The goal is that the new IRB will attract more trials to the Hoosier state. According to Caldwell, Pearl’s president and CEO, the idea for the IRB was born out of a meeting of the Indiana Health Industry Forum Task Force, formed last year to help foster growth of the health industry in the state. It quickly became focused on how to remedy the dearth of clinical research there.
“Indiana is under-indexed for clinical trials,” said Caldwell. “We get disproportionately fewer trials, when Ohio, next door, is a tremendous clinical trials state. One of the huge gaps identified was the lack of any commercial IRBs.” She added that anyone in Indiana who needed an IRB review either had to go through a review board at a hospital or university, which is time consuming, or work remotely with a commercial IRB out of state, which is purely transactional.
Caldwell and Bowker opened Pearl this year within the Indiana University Emerging Technologies Center, a small business incubator for technology and life sciences startups. Pearl’s goal, said Caldwell, is to be not only high quality, but also very fast and efficient and to foster tight relationships with sites, CROs and sponsors working within Indiana.
On the fast side, Pearl has this going for it: Caldwell and Bowker, along with their board members, have many decades of experience on both the sponsor and CRO sides. This, said Caldwell, sets them apart from many other commercial IRBs, which tend to be staffed by folks coming from careers with academic IRBs. “We at Pearl all come from a service mindset; Pearl will have a service-company bent,” she said.

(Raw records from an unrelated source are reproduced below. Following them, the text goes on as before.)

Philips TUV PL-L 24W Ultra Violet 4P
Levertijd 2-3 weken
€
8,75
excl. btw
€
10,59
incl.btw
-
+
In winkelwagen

Caldwell promises this: If you can get your protocol in by close of business Wednesday, Pearl will have a completed review ready the following Friday, seven business days later. This, said Caldwell, is in sharp contrast to other IRBs—commercial or otherwise—which not only take much longer, but also aren’t very communicative about when a review will be completed, or, once it’s done, why you may not have gotten the nod.
“Folks often say there’s a lack of clarity in the communication with their IRB, or that things in the review don’t make sense, or that the IRB didn’t seem to understand the science,” said Caldwell. “Our commitment is if you get a no or a conditional, you will know what you need to do to fix it, and that we will staff the board with the right mix of people to understand your technology.” Caldwell wants Pearl to be known as the IRB that communicates.
As Caldwell and Bowker have begun to spread the word about their IRB around the state, hospitals have asked them to consider handling the administrative back end of their IRBs. Caldwell said Pearl is adding this to its suite of services, which also includes training for IRB board members and principal investigators.
Pearl joins a pool of only about 20 other commercial IRBs nationwide. Caldwell said she expects the field to grow. “Commercial IRBs are saying their waiting lists are weeks and weeks long just to get into the queue,” she reported. “Because there is such a need, I think we’ll continue to see more and more get developed.”